These were dangerous times. Her father had warned her, and he was right. Her eyes moved from the glowing numbers that were quickly counting down to zero to four wires. Only four. It wasn’t as though there were multiple wires tangled together. It shouldn’t be that difficult. Which one to clip? Which one to stop the bomb?
She reached back into her memory. She was pretty sure the middle two, the white and the yellow wires would do nothing. They didn’t have enough power one way or the other. A bead of sweat trickled from her hairline and hit her eye. She wiped it away with a shaking hand. What was it she had heard back when something like this wasn’t real, when times were safe and life was good? Which wire needed to be cut to prevent the current from setting off an explosion? Was it red, you’re dead or blue, you’re through? Red, blue, red, blue, hmm. Thirty-eight seconds. She was pretty sure it was the blue one. Yes! That was it! Except there wasn’t a red or blue wire. There were only purple and orange wires left.
She hoped it was the purple one. The purple wire looked pretty sketchy, but what wire didn’t? It wasn’t about pretty, it was about power. Thirty seconds. She bit her lip. A nagging intuition told her the orange wire was the one to clip to stop the bomb. But the orange one hardly even looked like a wire! Shouldn’t the wires look at least similar? She peered more closely. Ugh. It had something on it she didn’t like. It was sticky and smelled to high heaven. If she cut it, she might get some of the sticky stuff on her hands, and who knew if the stench would fill the air and for how long?
She looked around her and wondered about the power of the explosion. If the bomb went off, the little church on the corner could be blown to bits or maybe compromised by the blast and fall bit by bit through the years. Of course, churches didn’t need buildings, so did it matter? Twenty seconds. The newborn cradled on her mother’s lap on a nearby bench would be killed. But who knew what the infant’s mother was like anyway? Maybe she would be spared a lifetime of sorrow. Maybe it would be okay if she died so young. A couple of army buddies’ laughter momentarily punched the air and she shifted her gaze.

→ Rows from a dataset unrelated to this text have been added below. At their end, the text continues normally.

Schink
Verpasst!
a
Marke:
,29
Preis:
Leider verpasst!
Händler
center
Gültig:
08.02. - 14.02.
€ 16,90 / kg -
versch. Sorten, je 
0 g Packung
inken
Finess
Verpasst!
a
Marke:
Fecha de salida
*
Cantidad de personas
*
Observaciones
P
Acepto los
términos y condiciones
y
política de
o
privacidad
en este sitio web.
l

The singular reporter nearby, the one who refused to march lockstep with the others, would be a goner. Their eyes locked for a brief moment and she looked away. Ten seconds. Her eyes searched the street. Would the people walking and chatting and dining and shopping even know what hit them?

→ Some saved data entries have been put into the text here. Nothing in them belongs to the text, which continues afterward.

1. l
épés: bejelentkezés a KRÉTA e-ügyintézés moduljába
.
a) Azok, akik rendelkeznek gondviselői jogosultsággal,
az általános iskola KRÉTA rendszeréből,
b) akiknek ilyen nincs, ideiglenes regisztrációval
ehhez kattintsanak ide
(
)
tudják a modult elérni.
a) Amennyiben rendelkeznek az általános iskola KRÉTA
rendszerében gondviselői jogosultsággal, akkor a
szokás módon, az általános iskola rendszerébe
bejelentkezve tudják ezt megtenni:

She looked again at the orange wire. No. She couldn’t bring herself to touch it. No one would know she had had this chance to stop the bomb anyway. Why did it have fall on her shoulders? Five seconds. If the orange wire would actually stop the bomb, and she couldn’t be certain that it would . . . but no. Any consequence was better than clipping orange. She just DID NOT want anything to do with the orange wire. It was a matter of principle. She squinted up at the sun, then clipped the yellow wire with one second to spare.
And the sky grew dark with dust and debris while a deafening sound filled the air.